Any benefit derived under this Agreement shall not be considered compensation for purposes of calculating any severance, resignation, bonus, pension, retirement or similar payments or benefits. 
 The Company’s Rights. The existence of the Award shall not affect in any way the right or power of the Company or its shareholders to make or
authorize any or all adjustments, recapitalizations, reorganizations or other changes in the Company’s capital structure or its business, or any merger or consolidation of the Company, or any issue of bonds, debentures, preferred or other
securities with preference ahead of or convertible into, or otherwise affecting the Shares or the rights thereof, or the dissolution or liquidation of the Company, or any sale or transfer of all or any part of the Company’s assets or business,
or any other act or proceeding, whether of a similar character or otherwise. 
 Employee. Whenever the word “Employee” is used in any
provision of this Agreement, under circumstances where the provision should logically be construed to apply to the estate, personal representative or beneficiary to whom this Award may be transferred by will or by the laws of descent and
distribution, the word “Employee” shall be deemed to include such person. 
 Nontransferability of Award. This Award is not
transferable by the Employee otherwise than by will or the laws of descent and distribution. 
 Entire Agreement; Modification. Except as
provided in the Plan and the Notice, this Agreement contains the entire agreement between the parties with respect to the subject matter contained herein, and may not be modified, except as provided in a written document signed by each of the
parties hereto. Any oral or written agreements, representations, warranties, written inducements, or other communications made prior to the execution of this Agreement shall be void and ineffective for all purposes. 

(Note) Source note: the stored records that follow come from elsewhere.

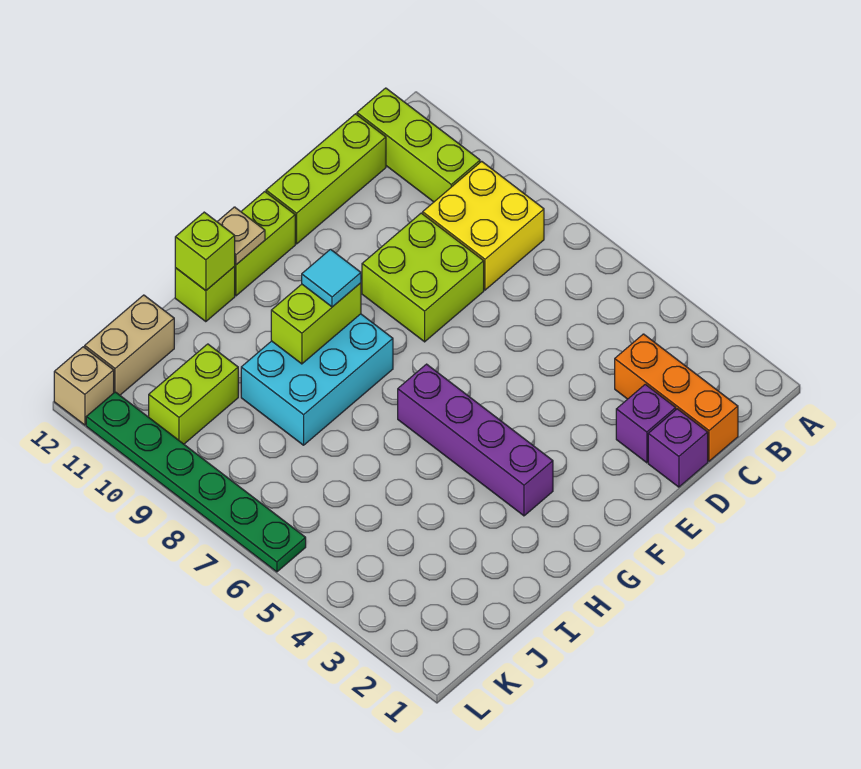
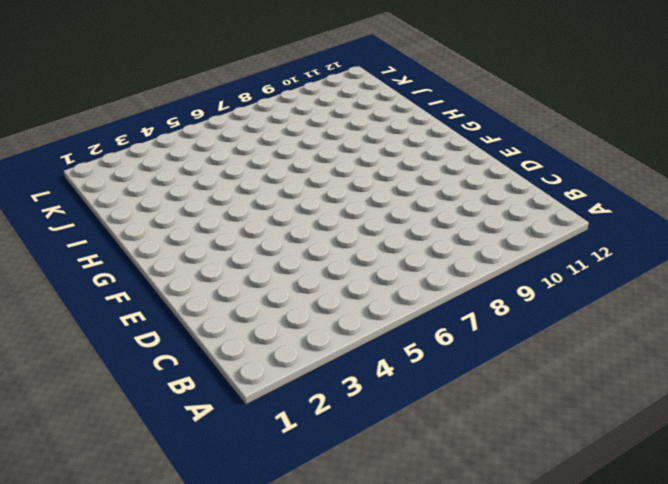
none -> yellow 2x2 brick [423,161,544,290]
none -> lime 1x3 brick [357,88,480,202]
none -> orange 1x3 brick [615,334,738,461]

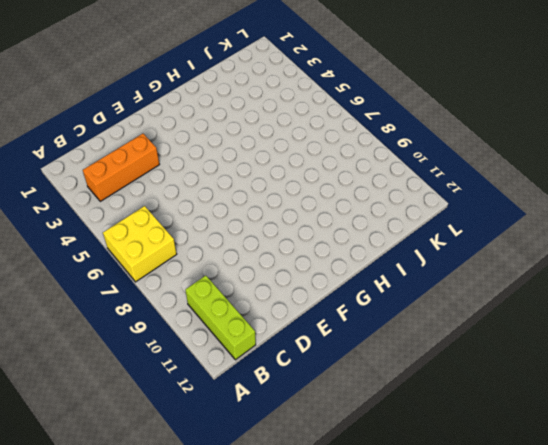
yellow 2x2 brick [103,206,177,282] -> yellow 2x2 brick moved to [423,161,544,290]
orange 1x3 brick [83,134,159,201] -> orange 1x3 brick turned to [615,334,738,461]
none -> lime 1x3 brick [266,114,386,244]
none -> purple 1x1 brick [648,409,708,487]
none -> purple 1x1 brick [616,384,676,463]

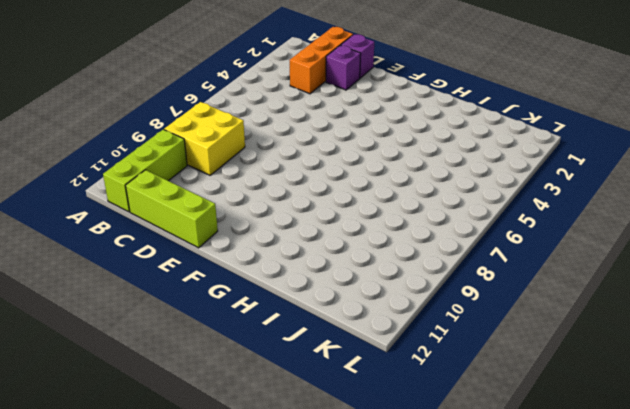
none -> lime 2x2 brick [362,213,484,342]
none -> lime 1x2 brick [234,192,295,296]
none -> purple 1x4 brick [398,364,553,516]

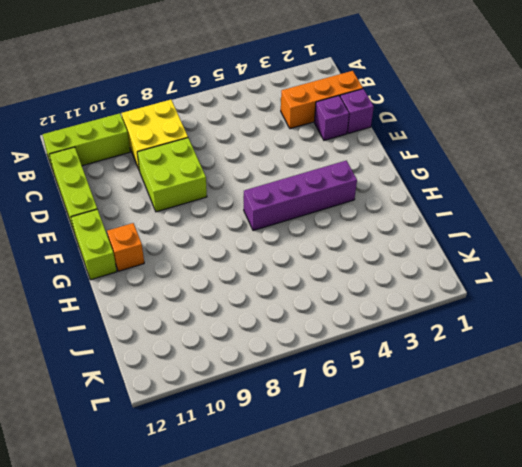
orange 1x1 brick [107,223,144,271] -> none
none -> cyan 2x3 brick [241,314,393,445]
none -> lime 1x1 brick [175,267,235,322]
none -> lime 1x2 brick [149,344,238,444]

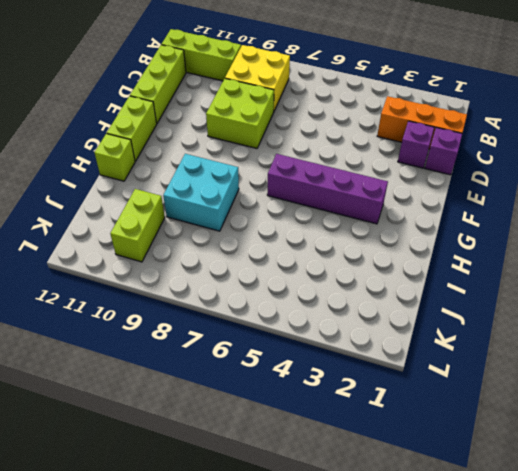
cyan 2x2 brick [163,154,239,231] -> cyan 2x3 brick [241,314,393,445]
none -> tan 1x2 brick [85,295,174,395]
none -> green 1x6 plate [86,392,306,572]
none -> tan 1x1 brick [54,347,114,425]

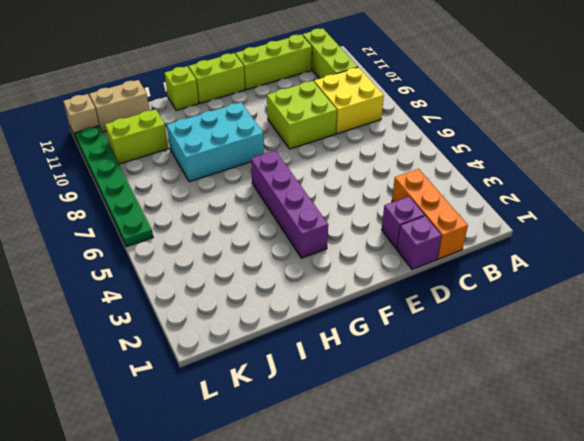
none -> lime 1x2 brick [271,283,361,364]
none -> tan 1x1 plate [217,207,265,265]
none -> lime 1x1 brick [175,212,235,291]

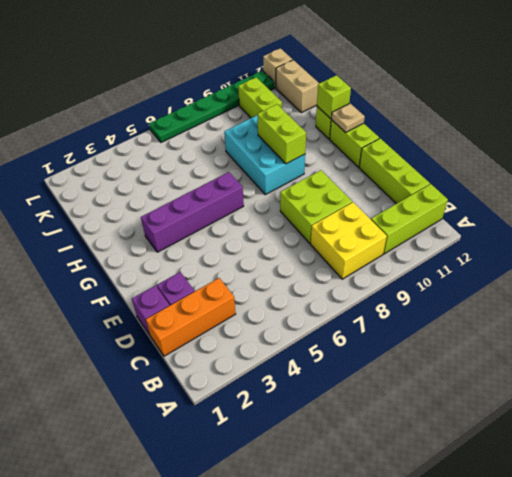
none -> cyan 1x1 tile [302,249,361,307]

 Severability. In the event that any term or provision of this Agreement shall be finally determined to be superseded, invalid, illegal or otherwise
unenforceable pursuant to applicable law by a governmental authority having jurisdiction and venue, that determination shall not impair or otherwise affect the validity, legality or enforceability, to the maximum extent permissible by law,
(a) by or before that authority of the remaining terms and provisions of this Agreement, which shall be enforced as if the unenforceable term or provision were deleted, or (b) by or before any other authority of any of the terms and
provisions of this Agreement. 

 Governing Law. This Agreement shall be governed and construed in accordance with the laws of the State of
Illinois (regardless of the law that might otherwise govern under applicable Illinois principles of conflict of laws).